Look around, the left has already tired of multilateralism, compromise, negotiation — they want action, with or without the help of potential allies. The Huffington Post has a banner headline “Ignore This Man,” a reference to this piece in the Hill about liberal activists pressuring Senate Democrats to move forward without Iowa Republican Chuck Grassley. “We are encouraging Finance Committee members and Senate Democrats to do their own bill and not compromise with a bunch of Republicans who are not going to vote with them anyway,” Roger Hickey, co-director of the Campaign for America’s Future, tells the paper. There was some talk like that on the right about a second security council resolution on Iraq prior to the invasion.

Washington Monthly blogger Steve Benen asks, “shouldn’t this tell Democrats something about the utility of negotiations, and the futility of finding a bipartisan compromise?” Benen and other “progressives” support negotiation and compromise with Iran and North Korea, but Republicans? Forget about it.

Left-wing blogger “Digby” quotes Charlie Cook saying that the Blue Dogs may lose seats in 2010 over health care and says, “If Cook is right and the Dems maintain their majority while losing a bunch of these reactionary wingnuts, I couldn’t be happier.” This is the same kind of ideological purity demanded by the Club for Growth and mocked by liberals everywhere.
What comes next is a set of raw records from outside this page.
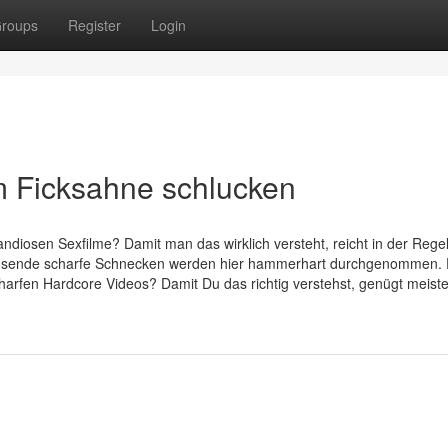
roups
Register
Login
 Ficksahne schlucken
randiosen Sexfilme? Damit man das wirklich versteht, reicht in der Regel
 Tausende scharfe Schnecken werden hier hammerhart durchgenommen.
charfen Hardcore Videos? Damit Du das richtig verstehst, genügt meist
Purge the moderates who get elected in tough districts!

The left doesn’t want a public option — they are demanding one, and threatening war with anyone who stands in their way, Democrats in the House, Republicans in the Senate, constituents, trade groups, anyone. The left has embraced unilateralism at the first hint of resistance to their hyper-ambitious plans to remake the world. And yet these same people believe that we can talk the Iranians out of a nuclear program, talk Hamas into recognizing Israel, talk the North Koreans into sanity. But they can’t even talk their own majority into passing a health care bill.